A typical Voronoi diagram created from a random but fairly even distribution of seed points looks something like this:

For Unexplored 2 we use a different type of distribution of seed points. To start with, we seed one point for each tile. That way we are certain every tile in the tilemap can be mapped to one cell in the Voronoi diagram.

Now, if you place the seed points in the middle of each cell you end up with straight grid that looks exactly like a tile map (for this image and the others below I also made a checkered version where half of the tiles are rendered yellow so you can see the patterns a little bit better):

A simple way of making this look better is to simply randomize the position of each seed point. When shifting the points it helps to make sure the point does not move outside its original tile.

The result looks something like this:

Better, but very noisy, and you don't get nice flowing lines in this way. It can be improved by 'relaxing' the Voronoi diagram (a standard technique associated with Voronoi diagrams I won't go into here). But it will always stay a little noisy, and it is difficult to effectively suggest shapes on a scale that surpasses the scale of the individual tiles.

To get around this you need to do is to move the points around smarter than simply using random displacement. Different types of movement have very different effects. For example, using Perlin noise can create interesting curved tilemaps. Or you can turn the whole thing into hexagonal shaped tiles simply by moving every other row of seed points to the left:

The real breakthrough comes when we start moving around the seed points in particular patterns to create rounded corners. The first step of this process is already taken inside the level generator. Corners are detected between ground types and the corner tiles are marked with different shapes, indicating how they should be deformed to generate a better-looking environment:

In this case, elevation differences also cause corners to appear in the tilemap. That's the reason you see the extra rounded corners in the grass in the top right and bottom left where slopes were generated.

* _JOB ITEM 1_
Retype the stretch of the Voronoi tilemap text from "A typical Voronoi" through "its original tile.".

* _INPUT RECORDS_

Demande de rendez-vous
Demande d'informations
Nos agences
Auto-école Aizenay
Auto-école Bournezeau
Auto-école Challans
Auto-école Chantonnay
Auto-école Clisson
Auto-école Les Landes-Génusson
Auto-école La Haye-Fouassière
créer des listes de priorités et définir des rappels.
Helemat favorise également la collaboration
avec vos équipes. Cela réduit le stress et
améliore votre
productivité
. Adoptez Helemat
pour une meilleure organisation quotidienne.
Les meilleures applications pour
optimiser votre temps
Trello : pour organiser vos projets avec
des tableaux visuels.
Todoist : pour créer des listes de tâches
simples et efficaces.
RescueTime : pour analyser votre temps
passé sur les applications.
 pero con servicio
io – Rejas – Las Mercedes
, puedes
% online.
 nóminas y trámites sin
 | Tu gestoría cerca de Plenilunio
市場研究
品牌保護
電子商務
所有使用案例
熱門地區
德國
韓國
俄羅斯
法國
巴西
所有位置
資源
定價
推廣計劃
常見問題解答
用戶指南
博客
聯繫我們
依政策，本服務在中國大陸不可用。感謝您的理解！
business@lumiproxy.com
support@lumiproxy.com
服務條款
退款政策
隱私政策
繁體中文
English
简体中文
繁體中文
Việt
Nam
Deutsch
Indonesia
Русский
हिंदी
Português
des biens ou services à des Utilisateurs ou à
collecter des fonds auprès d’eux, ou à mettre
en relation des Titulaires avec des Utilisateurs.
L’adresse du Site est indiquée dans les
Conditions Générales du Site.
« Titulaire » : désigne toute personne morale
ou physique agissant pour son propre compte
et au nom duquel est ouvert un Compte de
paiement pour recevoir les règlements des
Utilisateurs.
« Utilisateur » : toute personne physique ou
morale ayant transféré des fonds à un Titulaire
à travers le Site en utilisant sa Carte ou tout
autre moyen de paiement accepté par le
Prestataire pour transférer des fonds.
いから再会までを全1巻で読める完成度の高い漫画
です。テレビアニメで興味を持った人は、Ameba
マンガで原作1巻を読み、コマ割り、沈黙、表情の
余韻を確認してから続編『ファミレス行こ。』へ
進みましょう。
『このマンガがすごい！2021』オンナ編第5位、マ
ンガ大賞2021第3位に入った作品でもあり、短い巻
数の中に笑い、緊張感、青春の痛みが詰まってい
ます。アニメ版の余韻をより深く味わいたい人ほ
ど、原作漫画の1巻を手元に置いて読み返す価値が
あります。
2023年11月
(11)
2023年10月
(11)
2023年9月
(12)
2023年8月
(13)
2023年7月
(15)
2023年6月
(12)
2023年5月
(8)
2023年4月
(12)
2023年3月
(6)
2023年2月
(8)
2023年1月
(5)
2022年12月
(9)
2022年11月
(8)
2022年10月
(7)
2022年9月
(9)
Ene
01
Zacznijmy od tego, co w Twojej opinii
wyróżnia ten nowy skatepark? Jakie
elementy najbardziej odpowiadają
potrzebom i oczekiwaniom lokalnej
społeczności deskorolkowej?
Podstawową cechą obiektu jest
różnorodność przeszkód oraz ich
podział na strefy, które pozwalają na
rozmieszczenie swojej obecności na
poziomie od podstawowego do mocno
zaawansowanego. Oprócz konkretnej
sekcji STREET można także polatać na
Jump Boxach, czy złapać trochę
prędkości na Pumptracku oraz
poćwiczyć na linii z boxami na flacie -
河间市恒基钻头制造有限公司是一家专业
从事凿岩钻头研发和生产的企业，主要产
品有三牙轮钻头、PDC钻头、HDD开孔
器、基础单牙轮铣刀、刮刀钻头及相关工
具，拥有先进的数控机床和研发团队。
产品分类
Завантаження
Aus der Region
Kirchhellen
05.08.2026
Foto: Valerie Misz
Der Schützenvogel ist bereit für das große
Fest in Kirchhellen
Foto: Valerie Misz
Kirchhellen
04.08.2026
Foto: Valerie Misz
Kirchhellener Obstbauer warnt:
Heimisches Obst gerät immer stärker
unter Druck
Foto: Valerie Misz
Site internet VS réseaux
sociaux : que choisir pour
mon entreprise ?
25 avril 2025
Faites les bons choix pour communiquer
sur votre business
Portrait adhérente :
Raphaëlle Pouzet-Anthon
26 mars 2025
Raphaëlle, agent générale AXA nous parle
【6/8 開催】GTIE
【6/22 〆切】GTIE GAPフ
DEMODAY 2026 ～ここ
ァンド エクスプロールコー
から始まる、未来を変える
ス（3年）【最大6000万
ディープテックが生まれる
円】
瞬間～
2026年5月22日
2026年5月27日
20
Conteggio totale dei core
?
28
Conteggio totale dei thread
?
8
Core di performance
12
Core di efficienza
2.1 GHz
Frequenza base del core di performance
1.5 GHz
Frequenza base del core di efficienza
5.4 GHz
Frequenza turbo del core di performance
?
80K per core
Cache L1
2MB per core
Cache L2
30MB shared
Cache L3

* _JOB ITEM 2_
Echo the stretch of the records from their very start through the line that contains "passé sur les applications.", both ends included.

* _ANSWER 1_
A typical Voronoi diagram created from a random but fairly even distribution of seed points looks something like this:

For Unexplored 2 we use a different type of distribution of seed points. To start with, we seed one point for each tile. That way we are certain every tile in the tilemap can be mapped to one cell in the Voronoi diagram.

Now, if you place the seed points in the middle of each cell you end up with straight grid that looks exactly like a tile map (for this image and the others below I also made a checkered version where half of the tiles are rendered yellow so you can see the patterns a little bit better):

A simple way of making this look better is to simply randomize the position of each seed point. When shifting the points it helps to make sure the point does not move outside its original tile.

* _ANSWER 2_
Demande de rendez-vous
Demande d'informations
Nos agences
Auto-école Aizenay
Auto-école Bournezeau
Auto-école Challans
Auto-école Chantonnay
Auto-école Clisson
Auto-école Les Landes-Génusson
Auto-école La Haye-Fouassière
créer des listes de priorités et définir des rappels.
Helemat favorise également la collaboration
avec vos équipes. Cela réduit le stress et
améliore votre
productivité
. Adoptez Helemat
pour une meilleure organisation quotidienne.
Les meilleures applications pour
optimiser votre temps
Trello : pour organiser vos projets avec
des tableaux visuels.
Todoist : pour créer des listes de tâches
simples et efficaces.
RescueTime : pour analyser votre temps
passé sur les applications.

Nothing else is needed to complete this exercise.